Gipi. unastoria

16 Aprile 2014

Una storia: quella di Silvano Landi, scrittore in crisi coniugale, d’identità e d’ispirazione che soffre senza un motivo preciso ma si appassiona alla “storia bellissima” del bisnonno Mauro, ricostruita attraverso le lettere spedite alla famiglia dal fronte della prima guerra mondiale.

 

 

 


L’altra storia: quella di Mauro, giovane soldato, sprofondato nel buio e nell’attesa delle trincee nel 1918, che è tenuto in vita dall’amore per la moglie e il figlio e dal ricordo intenso dell’albero del bosco vicino a casa, dove, abbracciati al sole, potevano guardare liberamente il cielo.

 


Una storia nascosta, quasi marginale e dimenticata, di una figlia che assiste disarmata alle difficoltà di un padre cinquantenne, finito in una clinica perché capace di entrare in relazione più con un passato lontano e incomprensibile che con lei. Una figlia che si allontana con rabbia dalla sofferenza di un abbandono e che rivendica il diritto di stare nel presente e di guardare a ciò che esiste.

 

 

 

Tre uomini che non comunicano tra loro. Tre generazioni che vivono l’abisso assoluto di ciò che si prova nel cadere, nella grandezza degli eventi o nell’intimità delle relazioni, ma che guardano in direzioni diverse e si aggrappano a forze opposte nel sentire.


E poi c’è la storia.  
La storia della guerra: “un’idea” di qualcuno, “un sogno” dietro cui sempre corrono gli uomini fino a morire sotto i colpi delle mitraglie.

 

 


La storia della forma del viso dell’uomo che accompagna il frontespizio. Un viso che in principio “doveva essere stato completamente liscio.
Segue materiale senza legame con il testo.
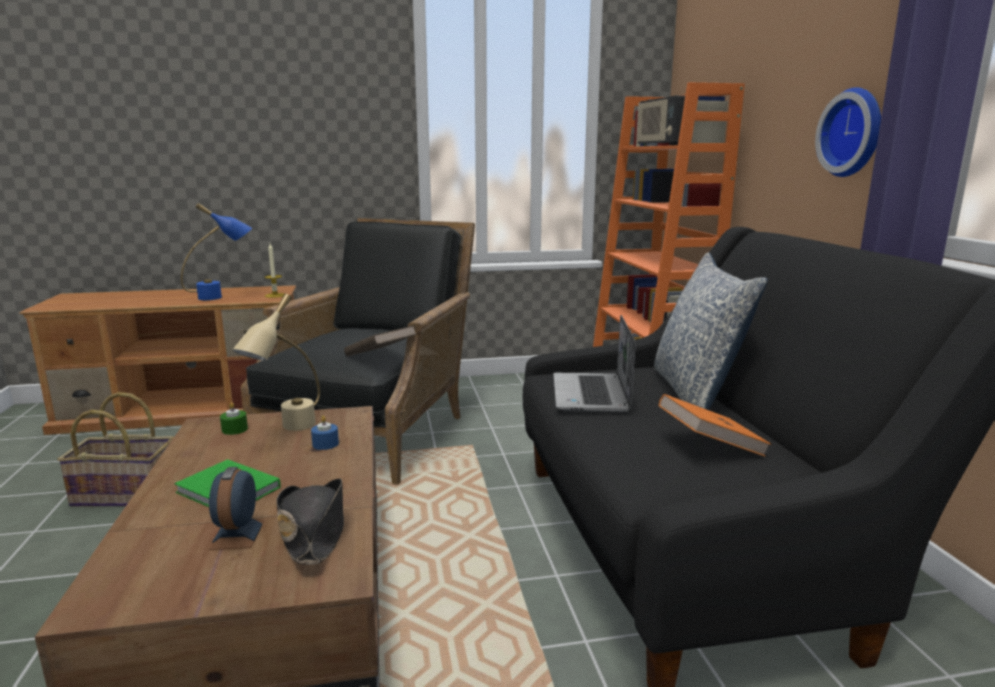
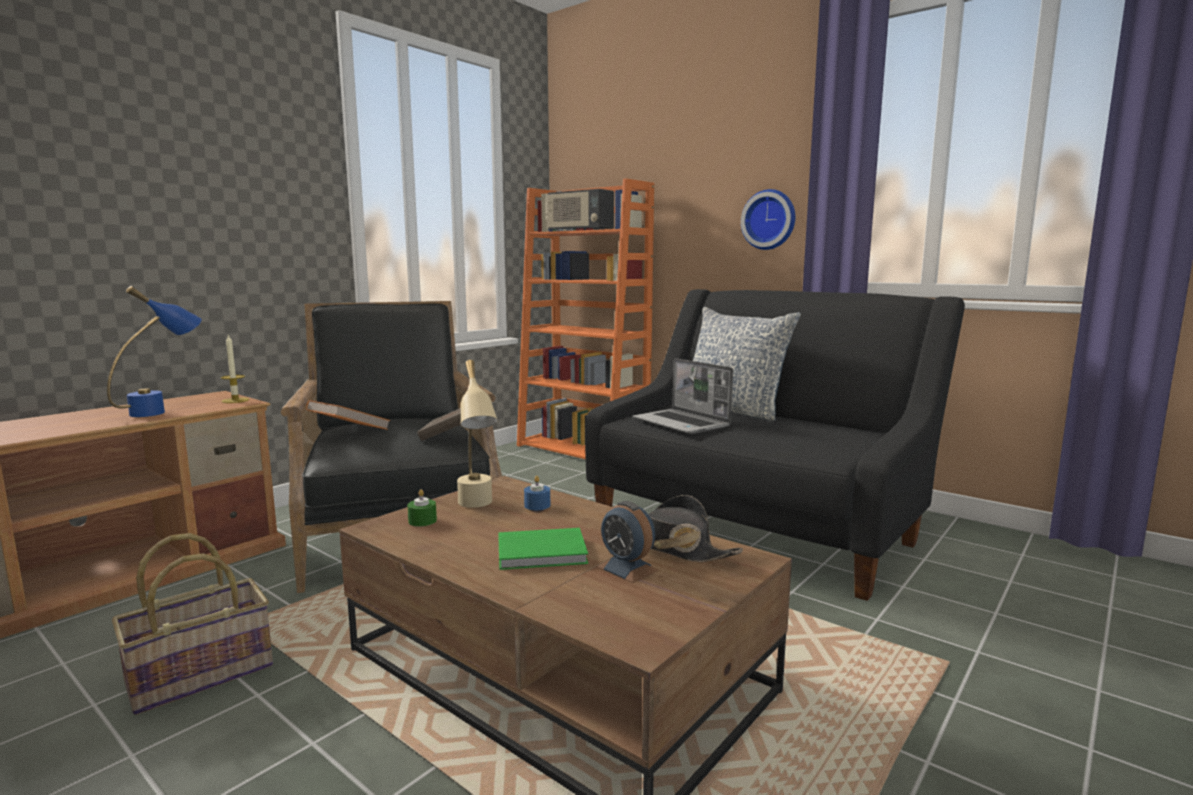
camera: 40 degrees left, 5 degrees down
orange book [659,394,771,456] -> orange book moved to [306,400,390,430]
Non v’erano fosse o conche sulla pelle” ma che poi l’acqua delle lacrime ha scavato e modellato nel dolore.

 


La storia degli alberi che costellano tutto li libro: l’albero solo e imponente che si allarga in copertina, gli alberi martoriati del fronte, quelli secchi che disegna ossessivamente Silvano, l’albero caro e rigoglioso della casa di Mauro. Gli alberi longevi che vedono le cose cambiare e invecchiare, rimanere uguali e fermarsi fino a distruggersi.

 


E infine la storia che stiamo leggendo, unastoria, firmata in chiusura “Gipi 1963-2013” come una sintesi o un passaggio. 
Un fumetto che lega tutte le storie, che colora di fluidi acquerelli il passato e lascia scarno e rigido il presente tra il bianco e nero di una penna. Ma senza una conclusione ugualmente appagante per tutte le storie. Chi torna a casa trova le stesse cose che aveva lasciato, semplicemente “un giorno come gli altri”. 
Non c’è una risposta unica che può rendere libero e leggero un lettore.  
La letteratura può solo dare “risposte complesse”, come è scritto nella prima enigmatica tavola del fumetto, in cui trovare con coraggio la luce dei propri desideri.